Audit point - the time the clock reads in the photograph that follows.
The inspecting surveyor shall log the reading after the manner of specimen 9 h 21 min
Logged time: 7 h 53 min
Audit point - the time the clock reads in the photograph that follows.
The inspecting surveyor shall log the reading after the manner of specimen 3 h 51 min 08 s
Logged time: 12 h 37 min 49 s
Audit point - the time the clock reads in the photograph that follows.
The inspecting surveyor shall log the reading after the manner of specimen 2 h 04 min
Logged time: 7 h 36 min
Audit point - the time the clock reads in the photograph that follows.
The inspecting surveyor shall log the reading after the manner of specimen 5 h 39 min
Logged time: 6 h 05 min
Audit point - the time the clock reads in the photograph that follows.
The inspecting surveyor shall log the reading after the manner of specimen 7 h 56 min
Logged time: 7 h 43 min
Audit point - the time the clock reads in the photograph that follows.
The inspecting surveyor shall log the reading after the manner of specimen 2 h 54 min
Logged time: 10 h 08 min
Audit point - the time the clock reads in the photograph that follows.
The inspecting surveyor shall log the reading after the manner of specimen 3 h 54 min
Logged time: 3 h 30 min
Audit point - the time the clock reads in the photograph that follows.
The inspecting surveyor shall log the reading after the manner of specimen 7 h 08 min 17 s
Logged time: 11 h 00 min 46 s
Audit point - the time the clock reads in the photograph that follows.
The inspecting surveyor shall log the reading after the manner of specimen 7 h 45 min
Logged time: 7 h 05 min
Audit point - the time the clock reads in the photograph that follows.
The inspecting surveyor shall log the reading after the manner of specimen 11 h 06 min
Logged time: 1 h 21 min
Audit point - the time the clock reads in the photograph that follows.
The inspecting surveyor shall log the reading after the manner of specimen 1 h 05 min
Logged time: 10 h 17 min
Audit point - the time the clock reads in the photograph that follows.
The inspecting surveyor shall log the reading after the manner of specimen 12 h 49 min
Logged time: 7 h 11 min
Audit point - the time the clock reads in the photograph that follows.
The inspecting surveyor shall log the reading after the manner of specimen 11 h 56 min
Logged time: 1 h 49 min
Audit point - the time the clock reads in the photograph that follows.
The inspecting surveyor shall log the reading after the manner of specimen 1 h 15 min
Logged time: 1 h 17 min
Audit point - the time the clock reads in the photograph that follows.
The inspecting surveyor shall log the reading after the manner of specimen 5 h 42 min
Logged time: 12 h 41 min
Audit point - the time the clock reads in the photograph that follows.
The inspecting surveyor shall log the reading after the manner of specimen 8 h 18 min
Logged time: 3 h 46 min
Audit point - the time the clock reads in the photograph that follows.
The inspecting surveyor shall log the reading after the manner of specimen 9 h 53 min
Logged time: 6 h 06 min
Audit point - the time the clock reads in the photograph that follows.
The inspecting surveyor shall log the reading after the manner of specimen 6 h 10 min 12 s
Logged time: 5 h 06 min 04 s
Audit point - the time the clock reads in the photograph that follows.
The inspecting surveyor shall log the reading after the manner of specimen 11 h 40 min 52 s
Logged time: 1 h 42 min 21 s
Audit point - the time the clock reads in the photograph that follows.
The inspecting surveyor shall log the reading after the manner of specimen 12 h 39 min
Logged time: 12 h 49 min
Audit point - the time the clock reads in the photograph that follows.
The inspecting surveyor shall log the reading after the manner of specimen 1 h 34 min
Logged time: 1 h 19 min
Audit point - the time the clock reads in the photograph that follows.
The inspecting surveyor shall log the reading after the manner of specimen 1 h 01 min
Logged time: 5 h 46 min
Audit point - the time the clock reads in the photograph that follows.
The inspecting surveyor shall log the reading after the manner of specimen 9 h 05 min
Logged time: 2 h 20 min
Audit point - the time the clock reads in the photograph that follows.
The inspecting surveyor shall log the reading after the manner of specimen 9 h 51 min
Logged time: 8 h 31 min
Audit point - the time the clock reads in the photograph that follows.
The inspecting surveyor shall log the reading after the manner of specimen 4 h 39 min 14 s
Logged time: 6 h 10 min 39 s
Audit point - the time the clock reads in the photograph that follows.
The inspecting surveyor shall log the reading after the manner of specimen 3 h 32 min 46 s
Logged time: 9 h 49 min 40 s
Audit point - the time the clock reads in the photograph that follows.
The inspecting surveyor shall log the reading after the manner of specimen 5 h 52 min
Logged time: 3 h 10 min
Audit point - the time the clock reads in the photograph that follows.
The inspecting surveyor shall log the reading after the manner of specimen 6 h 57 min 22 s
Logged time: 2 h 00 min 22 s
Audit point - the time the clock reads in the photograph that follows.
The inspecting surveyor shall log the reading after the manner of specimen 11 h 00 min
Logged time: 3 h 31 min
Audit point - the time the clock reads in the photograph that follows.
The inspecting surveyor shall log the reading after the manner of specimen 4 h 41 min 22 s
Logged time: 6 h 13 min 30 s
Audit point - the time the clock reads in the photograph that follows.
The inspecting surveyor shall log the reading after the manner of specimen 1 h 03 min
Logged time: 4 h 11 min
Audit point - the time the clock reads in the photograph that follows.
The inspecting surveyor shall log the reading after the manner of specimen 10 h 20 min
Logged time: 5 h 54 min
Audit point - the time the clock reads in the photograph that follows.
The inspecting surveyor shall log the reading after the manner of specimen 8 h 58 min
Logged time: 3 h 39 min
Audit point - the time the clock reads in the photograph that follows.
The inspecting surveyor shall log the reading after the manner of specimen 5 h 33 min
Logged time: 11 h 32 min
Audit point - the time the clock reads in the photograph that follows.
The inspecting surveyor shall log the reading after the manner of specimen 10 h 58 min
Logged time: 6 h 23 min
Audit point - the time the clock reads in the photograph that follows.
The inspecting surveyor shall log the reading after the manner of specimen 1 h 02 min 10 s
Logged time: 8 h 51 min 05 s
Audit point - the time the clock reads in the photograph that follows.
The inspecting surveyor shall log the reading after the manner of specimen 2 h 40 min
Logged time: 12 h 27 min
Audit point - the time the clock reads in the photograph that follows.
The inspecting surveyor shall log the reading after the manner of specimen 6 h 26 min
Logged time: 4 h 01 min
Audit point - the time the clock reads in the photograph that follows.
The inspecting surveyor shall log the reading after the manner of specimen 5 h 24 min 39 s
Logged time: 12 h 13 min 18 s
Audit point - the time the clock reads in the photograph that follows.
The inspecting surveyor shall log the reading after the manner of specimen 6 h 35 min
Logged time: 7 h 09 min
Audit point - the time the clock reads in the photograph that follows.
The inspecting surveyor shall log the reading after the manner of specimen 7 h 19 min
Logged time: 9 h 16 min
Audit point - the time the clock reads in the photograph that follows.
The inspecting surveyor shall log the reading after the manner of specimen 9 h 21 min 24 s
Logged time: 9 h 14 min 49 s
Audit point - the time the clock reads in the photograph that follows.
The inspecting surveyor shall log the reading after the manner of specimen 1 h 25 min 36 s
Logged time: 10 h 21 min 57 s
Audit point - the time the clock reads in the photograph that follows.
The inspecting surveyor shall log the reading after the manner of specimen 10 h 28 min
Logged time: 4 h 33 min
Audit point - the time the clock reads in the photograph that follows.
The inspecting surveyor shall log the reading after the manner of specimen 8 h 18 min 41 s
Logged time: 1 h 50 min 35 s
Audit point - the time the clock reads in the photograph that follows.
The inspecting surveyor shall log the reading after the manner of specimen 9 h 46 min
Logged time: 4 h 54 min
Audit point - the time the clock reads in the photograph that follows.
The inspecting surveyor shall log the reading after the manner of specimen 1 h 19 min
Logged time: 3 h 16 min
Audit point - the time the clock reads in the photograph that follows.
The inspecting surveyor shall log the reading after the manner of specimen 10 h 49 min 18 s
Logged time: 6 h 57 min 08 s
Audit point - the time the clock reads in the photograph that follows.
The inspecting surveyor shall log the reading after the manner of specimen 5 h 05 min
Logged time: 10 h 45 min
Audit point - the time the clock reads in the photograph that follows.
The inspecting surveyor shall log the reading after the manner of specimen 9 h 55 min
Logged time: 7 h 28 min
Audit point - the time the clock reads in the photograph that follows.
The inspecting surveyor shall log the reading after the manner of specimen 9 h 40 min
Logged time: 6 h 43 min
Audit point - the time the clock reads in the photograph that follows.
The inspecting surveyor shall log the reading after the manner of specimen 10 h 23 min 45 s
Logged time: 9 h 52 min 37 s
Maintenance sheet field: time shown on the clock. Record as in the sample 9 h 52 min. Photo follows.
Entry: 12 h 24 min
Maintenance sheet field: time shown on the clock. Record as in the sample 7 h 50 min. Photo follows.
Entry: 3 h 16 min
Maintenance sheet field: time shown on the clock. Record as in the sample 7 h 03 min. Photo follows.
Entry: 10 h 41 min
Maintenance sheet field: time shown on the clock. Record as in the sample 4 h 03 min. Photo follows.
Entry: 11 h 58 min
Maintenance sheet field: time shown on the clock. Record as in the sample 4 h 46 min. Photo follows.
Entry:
————
Problem details: Reproduce the records word for word from the start through the line containing "Logged time: 7 h 53 min", including both ends.

Result below:
Audit point - the time the clock reads in the photograph that follows.
The inspecting surveyor shall log the reading after the manner of specimen 9 h 21 min
Logged time: 7 h 53 min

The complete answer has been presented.